Oh yeah, Kelly's got all kinds of feelings -- feelings of love, feelings of hate, feelings of tenderness, feelings of rage.

How will we ever live without him?

Well, here's the good news: Dennis Franz's Detective Andy Sipowicz also has all kinds of feelings tonight, as well as a scene so powerful it will make you want to jump up and applaud when it ends.

Sipowicz has romantic feelings for assistant district attorney Sylvia Costas (Sharon Lawrence) and "would like to resume seeing her," as he so eloquently puts it.

But first he's got to get the OK from his Alcoholics' Anonymous sponsor, who is played by a wonderfully off-the-wall Peter Boyle. Sipowicz needs his sponsor's OK because he's only been sober 90 days and the group's guidelines call for caution on the part of the newly sober when entering such relationships.

Sipowicz's finest moment, though, comes near the end of the hour when he corners a wife-beating bully outside a courtroom and makes an in-your-face speech about what's going to happen if he hits his wife again. You can almost feel his face sweat. You can definitely feel his rage.

I forgot how much I love this show until I saw this episode.

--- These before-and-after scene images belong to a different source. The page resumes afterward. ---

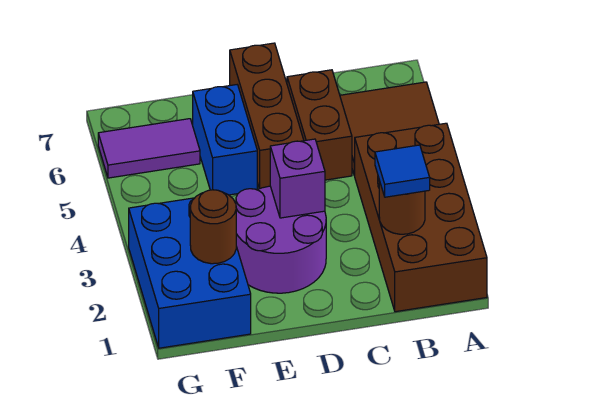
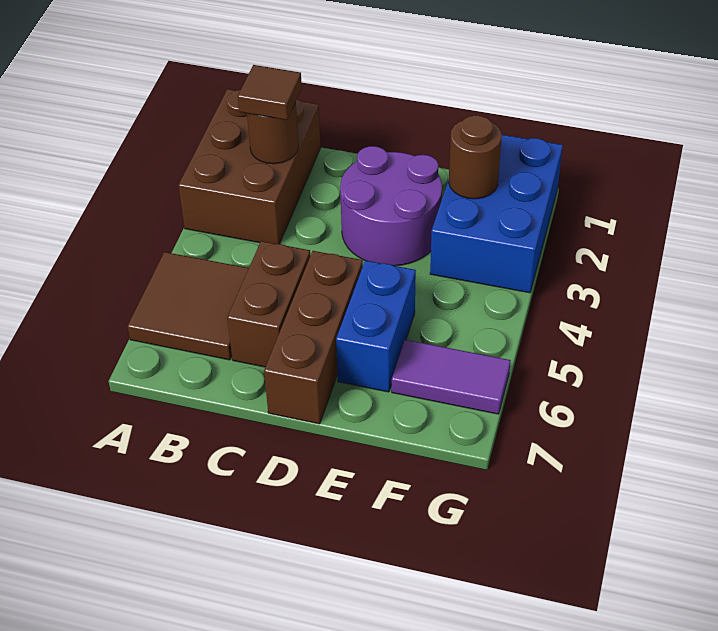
brown 2x4 brick [354,123,487,312] -> brown 2x3 brick [178,89,321,244]
blue 1x1 tile [375,145,430,197] -> brown 1x1 tile [238,65,302,120]
purple 1x1 brick [270,139,325,218] -> none

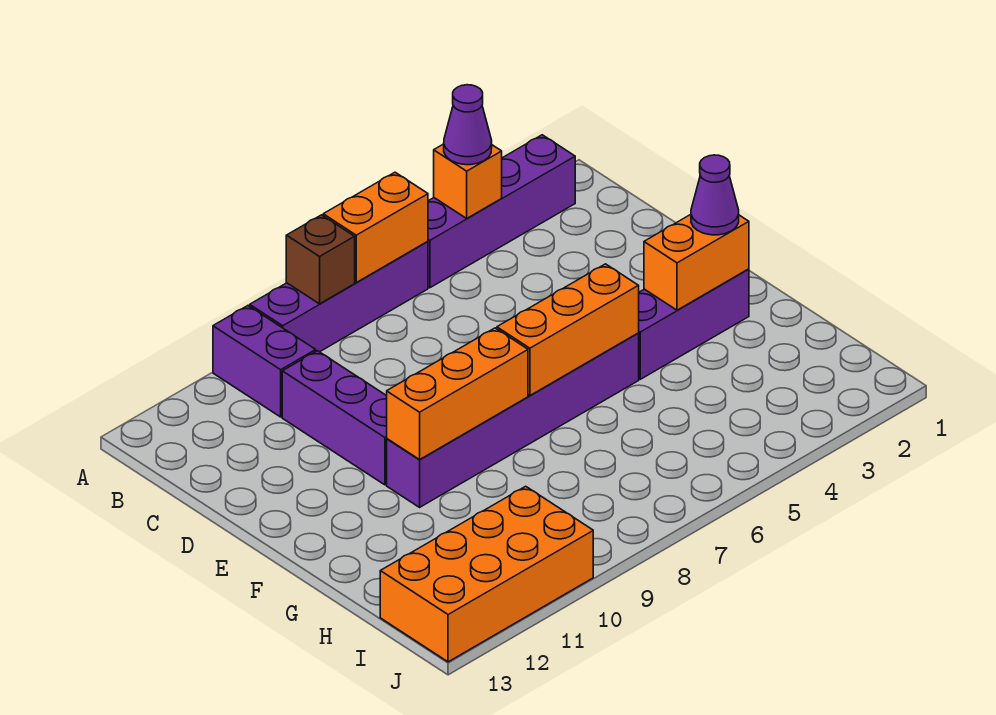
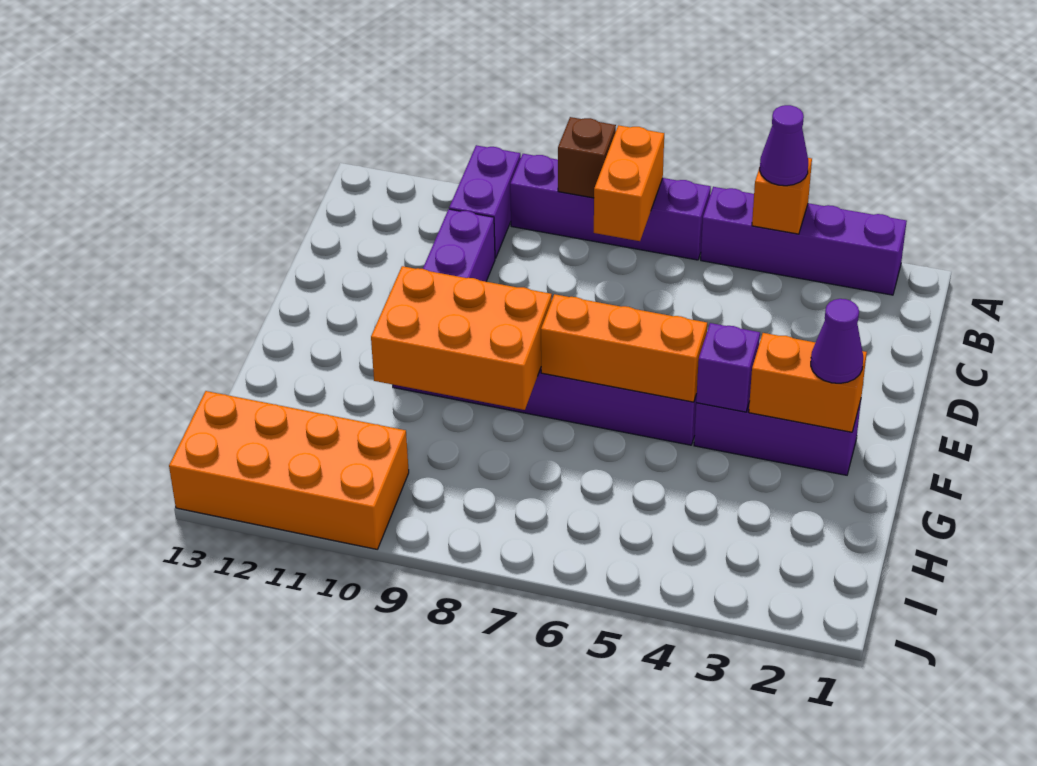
orange 1x2 brick [323,172,428,282] -> orange 1x2 brick turned to [594,125,664,241]
none -> purple 1x1 brick [696,323,760,412]
orange 1x3 brick [387,328,528,459] -> orange 2x3 brick [371,266,552,410]

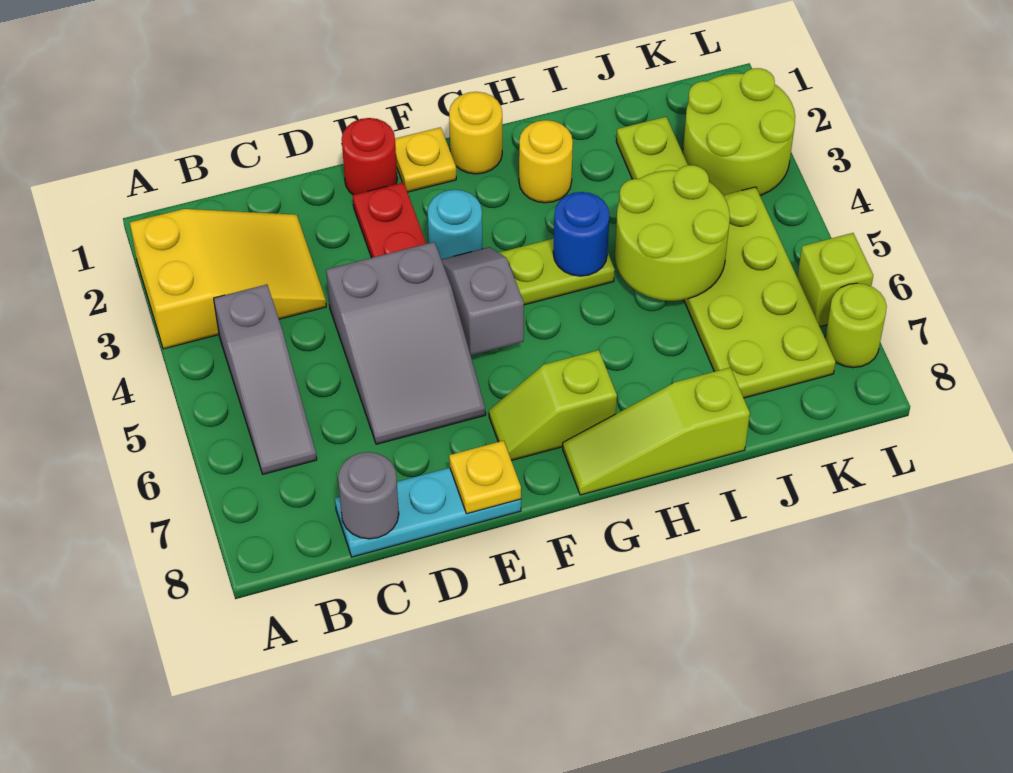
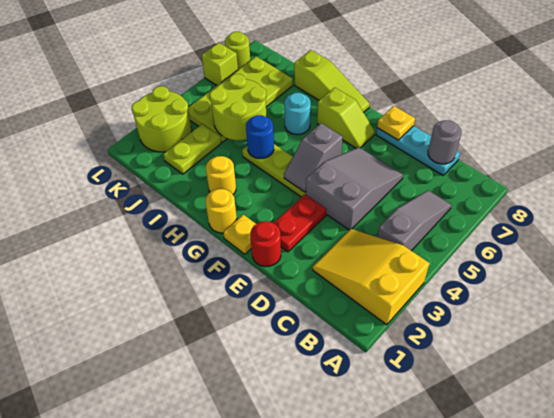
cyan 1x1 round brick [428,190,482,259] -> cyan 1x1 round brick moved to [284,93,311,135]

I also forgot how much I hate Steven Bochco, its creator. He's so good that he's got me cheering for Kelly to perjure himself. He's got me hoping Sipowicz really will take the wife-beater down to the river some night and drown the creep.

In my head, I know it's wrong. It's take-my-civil-rights please, police-state fascism, at the very least. But Kelly's got these feelings, Sipowicz has these feeling, and I have these feelings too. And it feels so good to watch "NYPD Blue" and let all that emotion just flow all over you.